In treno | di Crescenzo Marino

Il boom economico sembrava una cosa oramai lontanissima. La chiusura di alcuni conservifici prima, la progressiva contrazione dell’attività dello zuccherificio poi e la riduzione del lavoro al tabacchificio S. Lucia avevano provocato una grave crisi economica, da cui nessuno si sentiva escluso. La rivolta popolare dell’aprile 1969, nonostante il sangue innocente versato, non aveva purtroppo avuto gli effetti immaginati e da tutti auspicati. Luciano, che aveva poco più di vent’anni, anche per questo decise di andar via da casa, dai suoi affetti più cari, dalla spensierata giovinezza, da Battipaglia, il luogo che l’aveva visto nascere e crescere e che amava profondamente ma che ora non riusciva ad offrirgli un lavoro stabile e la certezza di un futuro sereno. 

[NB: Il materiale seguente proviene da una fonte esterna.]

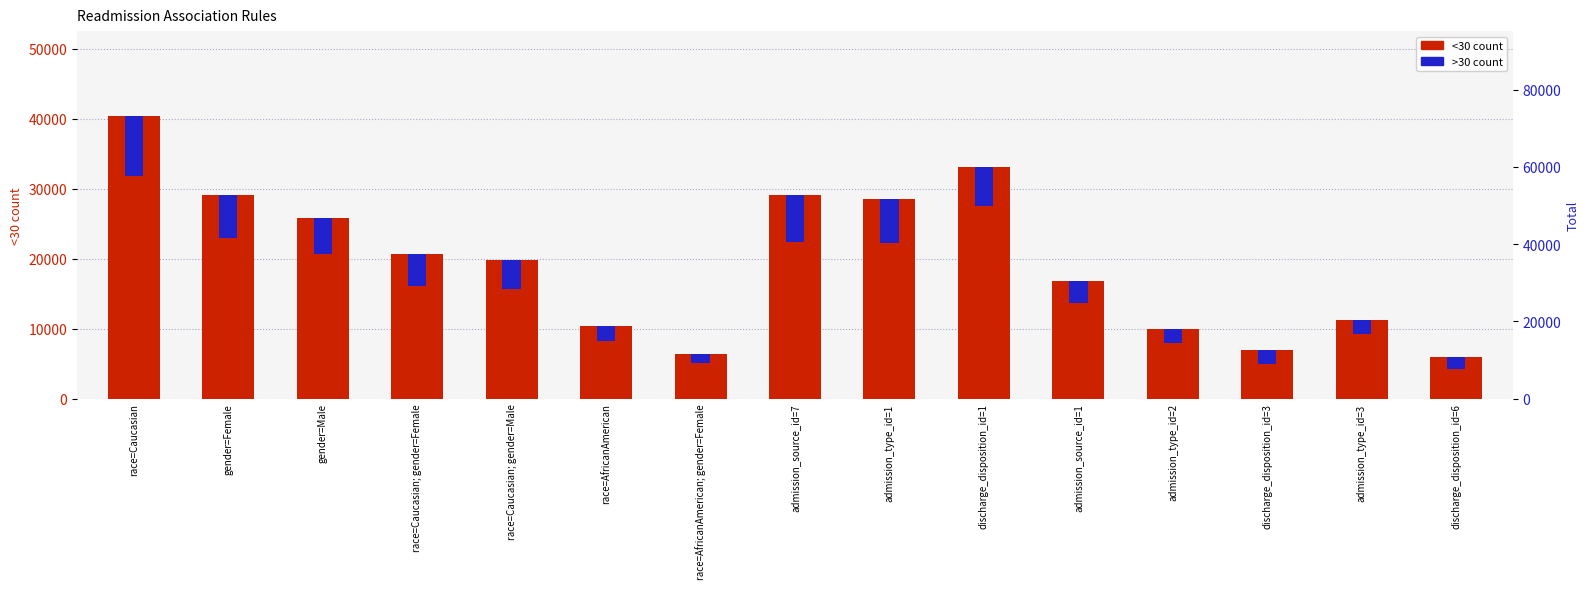

What position from the right is admission_source_id=7?

8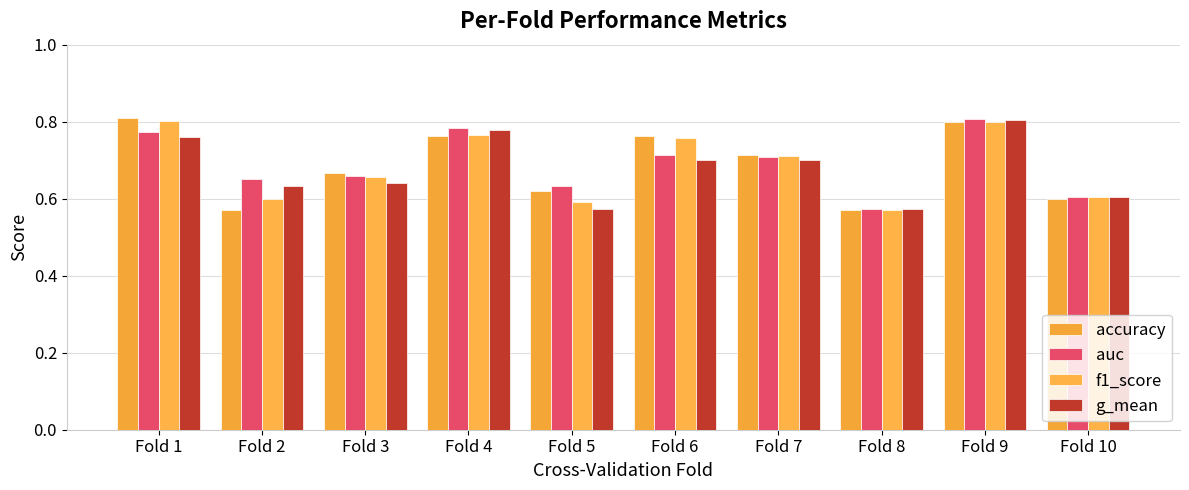

Is the value of g_mean at Fold 9 greater than the value of accuracy at Fold 4?

Yes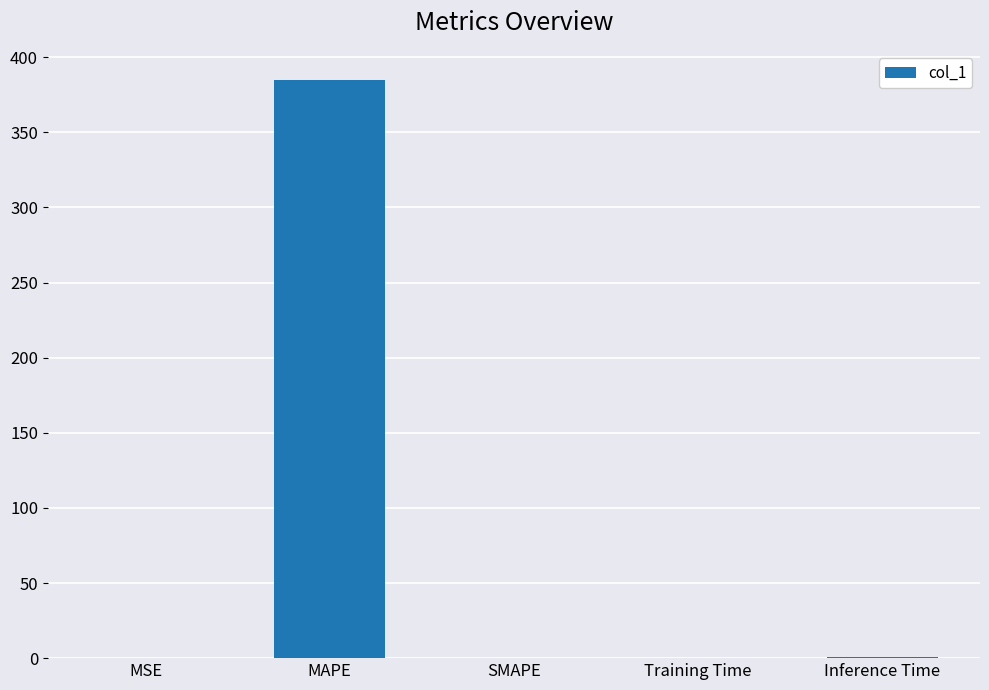

The chart shows a value of 165.7 at MAPE. True or false?

False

Era fine giugno, l’estate svogliata e distratta tardava ad arrivare, quando Luciano, come sempre in anticipo, arrivato alla stazione ferroviaria, un luogo a lui caro che fin da bambino credeva magico e dove i fantasmi dei ricordi e degli addii vi si mescolavano con l’inizio di centinaia di viaggi per destinazioni lontane, spesso senza ritorno, dopo aver fatto colazione al bar buffet e comprato il giornale alla vicina edicola affacciata sul primo binario, salì su uno di quei treni della notte. Uno di quelli che partivano prima dell’alba dal profondo sud Italia e arrivavano la mattina seguente, nella nebbia e nel freddo di un nord sconosciuto e incredibilmente lontano dal proprio mondo. Treni stracolmi della più variegata umanità: triste, gioiosa, malinconica, sconfitta, fiduciosa, dignitosa, ma senza alcun dubbio vera. Chilometri di spago attorno a valigie sempre troppo grandi, sempre troppo pesanti, sempre troppo cariche di sogni, di illusioni e di rimpianti. Piccoli scompartimenti che, a seconda dell’ora, diventavano prima salotto in cui conversare piacevolmente, poi tinello in cui pranzare e cenare allegramente e infine camera da letto in cui dormire beatamente. Sulle pareti lucide quadretti in bianco e nero, in alto portabagagli in ferro a più piani e una lucina blu, che si accendeva la notte. Ai finestrini tendine spesse, color kaki, per vincere l’invadenza e il calore dei raggi del sole che rincorrevano il treno; appena sotto, un tavolino richiudibile da tirar su all’occorrenza e una grande ceneriera di metallo satinato col coperchio. Tutun-tutun, tutun-tutun, il rumore delle ruote sui binari, spezzato da un fischio improvviso, a fare da sottofondo musicale per i passeggeri. Stazioni di città e paesi, a molti sconosciuti, si alternavano al mare ora azzurro, ora verde, a campi coltivati e altri abbandonati, a panorami mozzafiato a presepi immensi. La comparsa improvvisa di thermos che, appena aperti, inondavano la carrozza dell’aroma di caffè e accendevano sorrisi e sigarette. E poi finalmente il saluto di una voce metallica, l’odore ferroso dei binari della stazione d’arrivo, saluti, abbracci, qualche lacrima sul viso, il cuore in gola e pochi gradini da scendere per toccare con i piedi, confuso e frastornato, la terra promessa e con le mani l’inizio tanto atteso di una vita nuova e diversa, conservando però con cura, in fondo all’anima, la speranza di un dolcissimo ritorno.